Imported All Legacy Email into Gmail

I switched to Gmail in 2006 but still had my earlier legacy email in three different places:
  • Maildir format (Courier server) since about 1998 (about 2 GB)
  • Netscape mbox format since about 1996
  • MH format from 1987 to 1996
I am just about done with the conversion. It required a tedious semi-automated process that took several days. I basically followed these steps:
  1. Convert MH mail to mbox using this script.
  2. Convert resulting mail and Netscape mbox mail to Maildir using the newest version of this script.
  3. Filtering out all messages already in Gmail, for each set of desired Gmail labels, import the corresponding Maildir folders using Scott Yang's excellent IMAP-based maildir2gmail.py tool, then apply the desired labels to the imported messages, finally add these labels to the filter. Repeat until done.
There was one minor complication: A colleague of mine used a misconfigured client that caused the year in his messages to appear as 100, 101, etc. instead of 2000, 2001, etc. maildir2gmail.py couldn't handle those messages, and I was too lazy to figure out how to fix them with sed, so I simply deleted them.
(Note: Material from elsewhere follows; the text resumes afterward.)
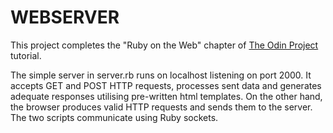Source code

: WEBSERVER
=========

This project completes the "Ruby on the Web" chapter of [The Odin Project](www.theodingproject.com) tutorial.

The simple server in server.rb runs on localhost listening on port 2000. It accepts GET and POST HTTP requests, processes sent data and generates adequate responses utilising pre-written html templates. On the other hand, the browser produces valid HTTP requests and sends them to the server. The two scripts communicate using Ruby sockets.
I probably have most of their content quoted in my replies anyway.

My recommendation is not to bother with these options:
  • An email GUI client won't be able to handle anything but tiny volumes of mail reliably.
  • Gmail Loader uses SMTP and seems to mess up the original message headers. Besides, it seemed very slow.
Now I have over 90,000 messages taking up almost 4 GB, a bit more than half of the current limit.